The objective of P(A|B) is two-fold:

  1. Determine the probability of A \in \mathcal{A} while
  2. Considering that B\in \mathcal{A} has already occurred.

The last bullet-point 2. actually means P(B)=1 since we know (by assumption, presumption, assertion or evidence) that B has been occurred. In particular, B cannot be a null set since P(B)>0. Due to the additivity of a probability space we get P(\Omega \setminus B)=0 as (\Omega\setminus B)+B=\Omega.
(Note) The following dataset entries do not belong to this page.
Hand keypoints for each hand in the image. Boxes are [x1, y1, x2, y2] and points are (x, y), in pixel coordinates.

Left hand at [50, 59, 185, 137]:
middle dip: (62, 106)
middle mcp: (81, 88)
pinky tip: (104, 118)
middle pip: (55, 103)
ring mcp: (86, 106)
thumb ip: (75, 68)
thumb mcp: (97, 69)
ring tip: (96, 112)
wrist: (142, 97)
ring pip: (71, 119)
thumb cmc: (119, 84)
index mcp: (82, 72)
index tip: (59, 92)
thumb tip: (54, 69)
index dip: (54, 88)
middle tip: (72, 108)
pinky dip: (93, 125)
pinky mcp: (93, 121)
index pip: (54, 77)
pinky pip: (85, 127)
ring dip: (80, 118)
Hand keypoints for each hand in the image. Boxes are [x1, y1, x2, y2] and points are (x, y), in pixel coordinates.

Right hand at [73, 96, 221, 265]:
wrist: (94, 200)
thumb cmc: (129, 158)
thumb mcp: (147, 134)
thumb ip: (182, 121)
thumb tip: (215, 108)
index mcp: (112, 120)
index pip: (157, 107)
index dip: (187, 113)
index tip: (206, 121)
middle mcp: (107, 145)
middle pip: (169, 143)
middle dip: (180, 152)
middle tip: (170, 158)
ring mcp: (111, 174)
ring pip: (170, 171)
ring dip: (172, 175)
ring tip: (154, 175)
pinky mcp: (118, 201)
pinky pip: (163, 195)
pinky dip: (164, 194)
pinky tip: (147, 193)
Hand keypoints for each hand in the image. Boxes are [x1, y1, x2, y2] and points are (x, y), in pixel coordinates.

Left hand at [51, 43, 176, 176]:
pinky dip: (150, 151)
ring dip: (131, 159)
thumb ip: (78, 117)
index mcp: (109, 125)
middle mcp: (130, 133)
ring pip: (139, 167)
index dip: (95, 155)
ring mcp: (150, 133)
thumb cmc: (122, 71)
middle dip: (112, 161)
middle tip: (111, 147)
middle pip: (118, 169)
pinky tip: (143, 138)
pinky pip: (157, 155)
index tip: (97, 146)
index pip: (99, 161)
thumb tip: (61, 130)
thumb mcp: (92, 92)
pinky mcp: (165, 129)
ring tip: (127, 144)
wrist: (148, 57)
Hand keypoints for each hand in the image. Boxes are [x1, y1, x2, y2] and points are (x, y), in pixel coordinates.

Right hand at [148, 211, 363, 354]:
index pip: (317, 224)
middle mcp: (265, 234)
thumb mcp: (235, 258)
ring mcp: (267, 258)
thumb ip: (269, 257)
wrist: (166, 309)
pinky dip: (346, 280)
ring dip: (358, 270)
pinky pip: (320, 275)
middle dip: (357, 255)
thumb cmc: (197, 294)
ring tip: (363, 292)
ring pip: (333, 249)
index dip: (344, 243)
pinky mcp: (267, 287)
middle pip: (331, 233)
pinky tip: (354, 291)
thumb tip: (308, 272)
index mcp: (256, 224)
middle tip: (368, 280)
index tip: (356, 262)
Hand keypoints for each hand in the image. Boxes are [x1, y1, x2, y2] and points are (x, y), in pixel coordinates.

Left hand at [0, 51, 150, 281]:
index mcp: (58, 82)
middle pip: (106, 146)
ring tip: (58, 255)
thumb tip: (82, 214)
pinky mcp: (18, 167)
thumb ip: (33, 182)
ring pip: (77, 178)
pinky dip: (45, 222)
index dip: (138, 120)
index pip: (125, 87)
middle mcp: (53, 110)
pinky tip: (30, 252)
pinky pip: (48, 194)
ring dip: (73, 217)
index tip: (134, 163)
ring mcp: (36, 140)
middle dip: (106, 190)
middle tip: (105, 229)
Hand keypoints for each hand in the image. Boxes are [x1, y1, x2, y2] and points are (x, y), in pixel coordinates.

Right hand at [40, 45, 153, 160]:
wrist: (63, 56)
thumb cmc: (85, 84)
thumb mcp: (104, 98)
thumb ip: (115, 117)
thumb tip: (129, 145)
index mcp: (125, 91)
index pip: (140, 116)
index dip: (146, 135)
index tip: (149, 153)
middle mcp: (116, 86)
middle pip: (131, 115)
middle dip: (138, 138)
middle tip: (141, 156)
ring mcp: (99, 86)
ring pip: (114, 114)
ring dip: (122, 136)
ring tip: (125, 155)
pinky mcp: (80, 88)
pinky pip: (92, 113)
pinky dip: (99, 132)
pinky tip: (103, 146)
The knowledge about B might be interpreted as an additional piece of information that we have received over time.

The following examples are going to illustrate this very basic concept.

Example (Default Rates)
Let us assume that A represents the set of all defaulting companies in the world, and B represents the defaulting companies in Germany. Hereby, we further assume B \subseteq A. Let us further assume that the average probability of default of A equals P(A)=0.021 . If we restrict the population to defaulting companies located in Germany, our estimate can be updated by this knowledge. For instance, we could state that P(A | B)=0.0141.
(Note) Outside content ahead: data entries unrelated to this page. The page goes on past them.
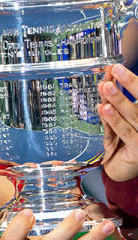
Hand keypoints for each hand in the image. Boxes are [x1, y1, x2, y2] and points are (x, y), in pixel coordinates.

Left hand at [98, 64, 137, 181]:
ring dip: (119, 100)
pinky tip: (104, 109)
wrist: (122, 171)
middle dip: (130, 84)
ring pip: (134, 115)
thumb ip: (113, 104)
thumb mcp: (117, 121)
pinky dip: (114, 120)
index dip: (132, 81)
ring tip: (107, 86)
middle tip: (115, 70)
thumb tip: (106, 82)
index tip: (117, 68)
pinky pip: (125, 132)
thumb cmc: (123, 143)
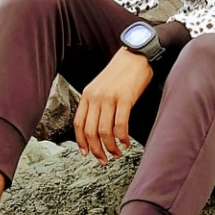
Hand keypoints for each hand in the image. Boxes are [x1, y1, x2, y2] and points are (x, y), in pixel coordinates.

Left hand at [74, 50, 153, 164]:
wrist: (136, 55)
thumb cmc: (121, 72)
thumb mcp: (101, 86)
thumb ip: (96, 104)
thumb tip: (97, 127)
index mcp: (87, 95)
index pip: (78, 123)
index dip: (81, 142)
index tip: (86, 153)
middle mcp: (95, 97)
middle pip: (90, 131)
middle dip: (96, 150)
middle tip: (103, 160)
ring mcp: (109, 98)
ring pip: (104, 131)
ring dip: (110, 147)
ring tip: (117, 153)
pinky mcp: (124, 98)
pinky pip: (120, 125)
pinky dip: (122, 137)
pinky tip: (126, 142)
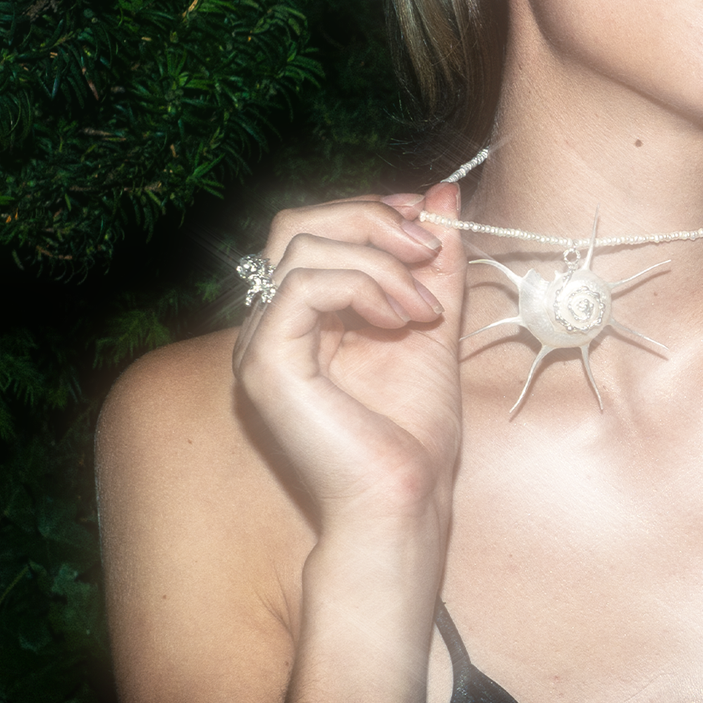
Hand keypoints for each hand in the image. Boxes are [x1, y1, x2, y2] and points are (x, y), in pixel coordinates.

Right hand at [232, 181, 468, 537]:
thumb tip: (443, 197)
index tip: (426, 218)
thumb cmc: (412, 438)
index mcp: (301, 318)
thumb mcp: (434, 330)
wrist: (404, 505)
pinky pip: (301, 287)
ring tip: (425, 309)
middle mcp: (269, 326)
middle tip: (428, 250)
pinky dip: (360, 287)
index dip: (369, 209)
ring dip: (379, 262)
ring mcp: (259, 345)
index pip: (314, 229)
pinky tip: (400, 321)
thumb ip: (434, 267)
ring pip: (301, 247)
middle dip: (371, 219)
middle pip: (297, 223)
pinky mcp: (265, 365)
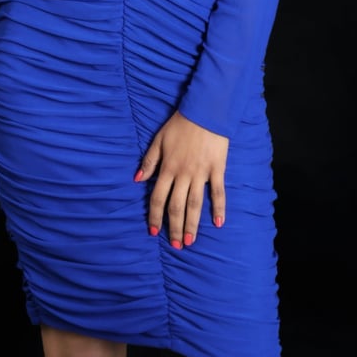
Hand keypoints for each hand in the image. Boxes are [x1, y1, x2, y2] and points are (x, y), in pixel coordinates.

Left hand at [134, 112, 227, 247]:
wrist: (205, 111)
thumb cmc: (180, 124)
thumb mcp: (159, 139)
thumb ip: (149, 161)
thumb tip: (137, 179)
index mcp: (167, 168)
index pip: (158, 198)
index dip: (155, 216)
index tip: (153, 231)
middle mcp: (183, 174)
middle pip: (176, 206)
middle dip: (174, 227)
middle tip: (175, 245)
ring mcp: (201, 173)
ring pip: (195, 204)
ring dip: (192, 224)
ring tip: (190, 241)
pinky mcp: (217, 169)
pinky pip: (218, 192)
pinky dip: (219, 208)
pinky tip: (218, 223)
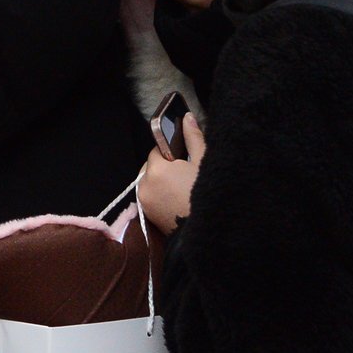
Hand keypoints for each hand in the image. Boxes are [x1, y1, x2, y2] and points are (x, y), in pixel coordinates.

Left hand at [140, 114, 204, 233]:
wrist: (207, 233)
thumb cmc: (207, 196)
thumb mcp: (204, 163)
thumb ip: (193, 138)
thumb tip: (187, 118)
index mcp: (157, 169)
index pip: (157, 150)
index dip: (172, 153)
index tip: (184, 160)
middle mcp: (145, 185)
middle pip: (152, 166)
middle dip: (166, 168)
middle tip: (186, 176)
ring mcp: (144, 202)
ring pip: (151, 182)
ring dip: (162, 182)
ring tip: (182, 190)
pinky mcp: (147, 216)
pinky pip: (151, 197)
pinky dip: (160, 195)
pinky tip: (176, 200)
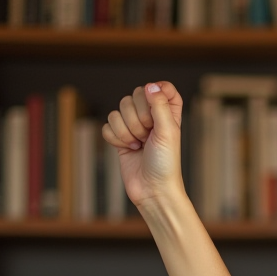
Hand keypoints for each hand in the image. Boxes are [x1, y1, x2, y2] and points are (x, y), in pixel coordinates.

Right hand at [101, 81, 184, 207]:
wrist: (153, 190)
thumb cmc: (165, 164)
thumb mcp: (168, 132)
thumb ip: (160, 106)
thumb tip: (151, 85)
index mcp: (168, 114)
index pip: (162, 87)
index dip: (157, 92)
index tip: (157, 108)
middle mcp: (151, 118)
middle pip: (134, 96)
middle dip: (138, 117)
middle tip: (148, 136)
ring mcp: (135, 128)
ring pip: (118, 111)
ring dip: (126, 131)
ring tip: (139, 146)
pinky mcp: (121, 138)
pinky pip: (108, 126)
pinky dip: (115, 139)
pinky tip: (129, 150)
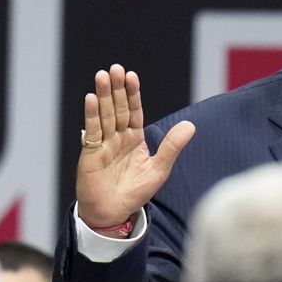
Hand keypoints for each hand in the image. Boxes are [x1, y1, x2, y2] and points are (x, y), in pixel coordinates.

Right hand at [76, 64, 194, 230]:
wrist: (114, 213)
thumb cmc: (136, 193)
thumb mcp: (159, 169)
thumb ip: (172, 147)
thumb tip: (190, 125)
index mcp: (135, 139)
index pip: (134, 111)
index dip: (132, 94)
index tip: (131, 76)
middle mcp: (118, 138)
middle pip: (117, 108)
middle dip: (116, 89)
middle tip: (114, 68)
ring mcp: (103, 144)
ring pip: (104, 115)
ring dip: (103, 96)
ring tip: (102, 76)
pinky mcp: (91, 153)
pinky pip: (92, 131)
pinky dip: (92, 115)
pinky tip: (92, 99)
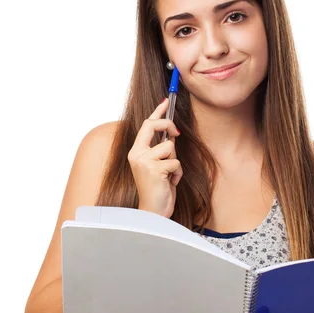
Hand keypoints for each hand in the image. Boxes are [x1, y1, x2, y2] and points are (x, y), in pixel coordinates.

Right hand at [127, 98, 181, 217]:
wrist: (153, 211)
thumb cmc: (157, 188)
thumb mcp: (158, 165)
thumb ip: (161, 149)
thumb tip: (171, 133)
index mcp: (136, 152)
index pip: (146, 125)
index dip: (157, 112)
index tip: (165, 102)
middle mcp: (137, 154)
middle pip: (153, 126)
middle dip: (168, 124)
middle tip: (176, 133)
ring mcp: (144, 161)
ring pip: (169, 147)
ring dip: (175, 161)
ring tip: (169, 175)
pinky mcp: (154, 169)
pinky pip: (175, 162)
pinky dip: (177, 173)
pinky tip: (170, 182)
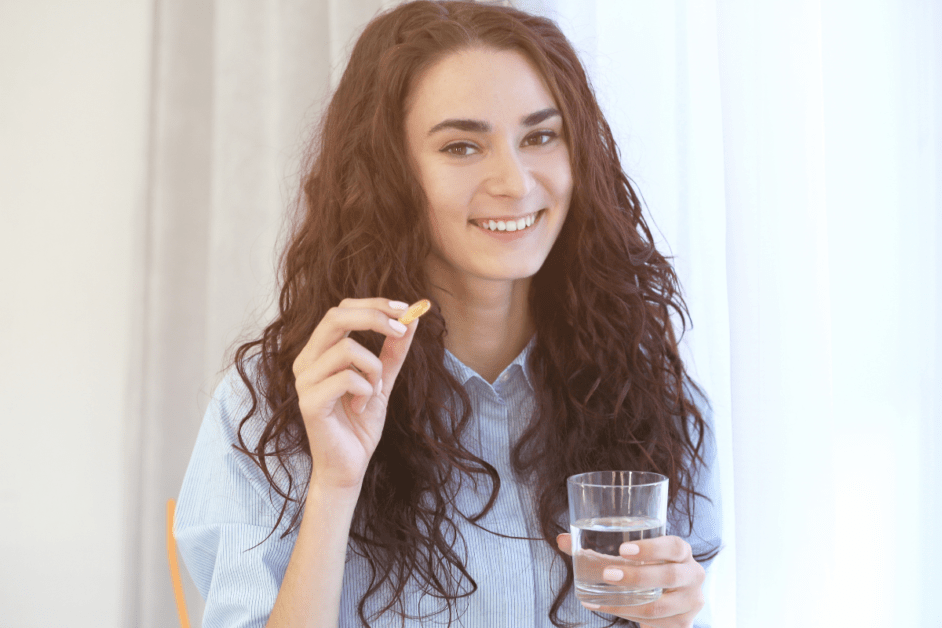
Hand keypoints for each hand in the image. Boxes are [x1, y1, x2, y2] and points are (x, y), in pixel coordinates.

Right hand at [292, 298, 418, 489]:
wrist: (349, 467)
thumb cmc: (359, 425)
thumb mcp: (382, 381)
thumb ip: (393, 352)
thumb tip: (411, 320)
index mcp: (319, 352)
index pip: (341, 310)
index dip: (374, 304)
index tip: (405, 309)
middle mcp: (306, 361)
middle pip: (336, 316)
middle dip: (375, 317)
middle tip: (402, 329)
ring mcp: (304, 381)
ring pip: (347, 348)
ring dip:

As a motivation of the above example, the latest S&P’s 2018 Annual Global Corporate Default And RatingTransition Study and 2018 CreditReform Default Study of German companies state average default rates.


Example (Urn)
An urn contains 3 white and 3 black balls. Two balls will be drawn successively without putting the balls back to the urn. We are interested in the event

A:= \{ “white ball in the second draw” \}

The probability of A depends obviously on the result of the first draw. We distinguish two cases as follows.

  1. B_w := \{ “First draw results in a white ball” \}
    3 black and 2 white balls are left after the first draw. Hence, we have P(A|B_w)=\frac{\frac{3}{6} \cdot  \frac{2}{5} }{ \frac{3}{6} }= \frac{2}{5}.
  2. B_b := \{ “First draw results in a black ball” \}
    2 black and 3 white balls are left after the first draw. Hence, we have P(A|B_b)=\frac{\frac{3}{6} \cdot  \frac{3}{5}}{\frac{3}{6} }= \frac{3}{5}.
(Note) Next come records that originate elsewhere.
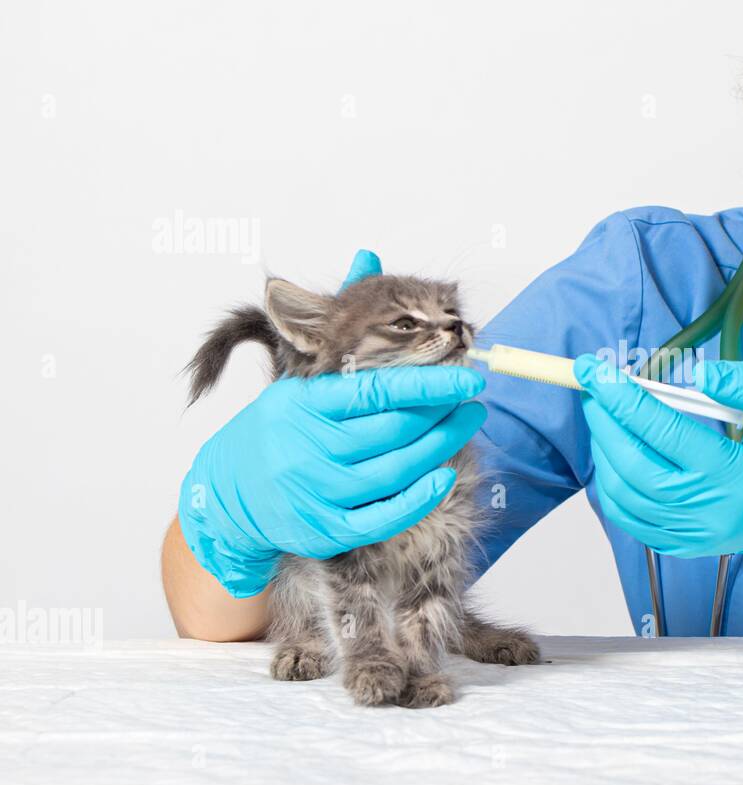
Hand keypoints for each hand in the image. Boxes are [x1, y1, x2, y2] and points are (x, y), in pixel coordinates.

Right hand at [177, 250, 486, 597]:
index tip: (469, 375)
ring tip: (467, 423)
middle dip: (443, 412)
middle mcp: (306, 448)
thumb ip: (339, 323)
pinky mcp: (324, 530)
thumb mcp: (297, 375)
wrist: (226, 495)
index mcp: (302, 405)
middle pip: (393, 430)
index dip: (429, 382)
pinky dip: (418, 497)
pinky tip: (443, 476)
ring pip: (395, 470)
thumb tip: (369, 254)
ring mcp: (315, 492)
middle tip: (474, 397)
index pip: (375, 390)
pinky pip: (384, 517)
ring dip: (440, 446)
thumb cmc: (276, 429)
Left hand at [573, 354, 742, 576]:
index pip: (667, 434)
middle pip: (636, 468)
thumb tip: (700, 374)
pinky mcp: (685, 547)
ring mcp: (696, 537)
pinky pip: (630, 519)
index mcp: (742, 476)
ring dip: (603, 451)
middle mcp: (713, 513)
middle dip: (604, 423)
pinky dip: (612, 484)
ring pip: (625, 496)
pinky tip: (615, 453)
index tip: (594, 371)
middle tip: (592, 387)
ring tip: (603, 415)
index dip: (624, 399)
Notice that P(B_b)=P(B_w)= \frac{1}{2}. In addition, please realize that A and B_b/B_w are independent since we have not put the ball back to the urn.


Let us consider the probability measure derived from the conditional probability in more detail.

Let (\Omega, \mathcal{A}, P) be a probability space, A, B\in \mathcal{A} and P(B)>0. The map

A \mapsto P(A|B) =  \frac{P(A \cap B)}{P(B)}

defines a probability measure on \mathcal{A}.

Apparently, P(A|B)>0 since P(A\cap B)>0 and P(B)>0 for all A, B\in \mathcal{A}. Further, P(\Omega|B)= \frac{P(\Omega\cap B)}{P(B)}=1. The \sigma-additivity follow by

    \begin{align*}P(\sum_{i=1}^{\infty}{A_i} | B) &=  \frac{ P(\sum_{i=1}^{\infty}{A_i \cap B}) }{ P(B) } \\ &=  \frac{  \sum_{i=1}^{\infty} { P(A_i \cap B) } }{ P(B) } \\ &=   \sum_{i=1}^{\infty}{ P(A_i | B)}. \end{align*}


Bayes Rule

As outlined in the last section of this post, the conditional probability P(A|B) is the probability that both events A and B occur relative to the new basic set B. Let us transform the conditional probability formula as follows:

    \begin{align*}P(A|B) &= \frac{P(A \cap B)}{P(B)} \\\Leftrightarrow P(A|B) P(B) &= P(A\cap B).\end{align*}

Notice that

    \begin{align*}P(B|A) &= \frac{P(B \cap A)}{P(A)} \\\Leftrightarrow P(B|A) P(A) &= P(A\cap B).\end{align*}

Hence, we can conclude that

(1)   \begin{align*}P(B|A) P(A) &= P(A|B) P(B)\\\Leftrightarrow P(A|B) &= \frac{P(A) P(B|A)}{P(B)}.\end{align*}

Formula (1) is also called Bayes’ Rule or Bayes’ Theorem.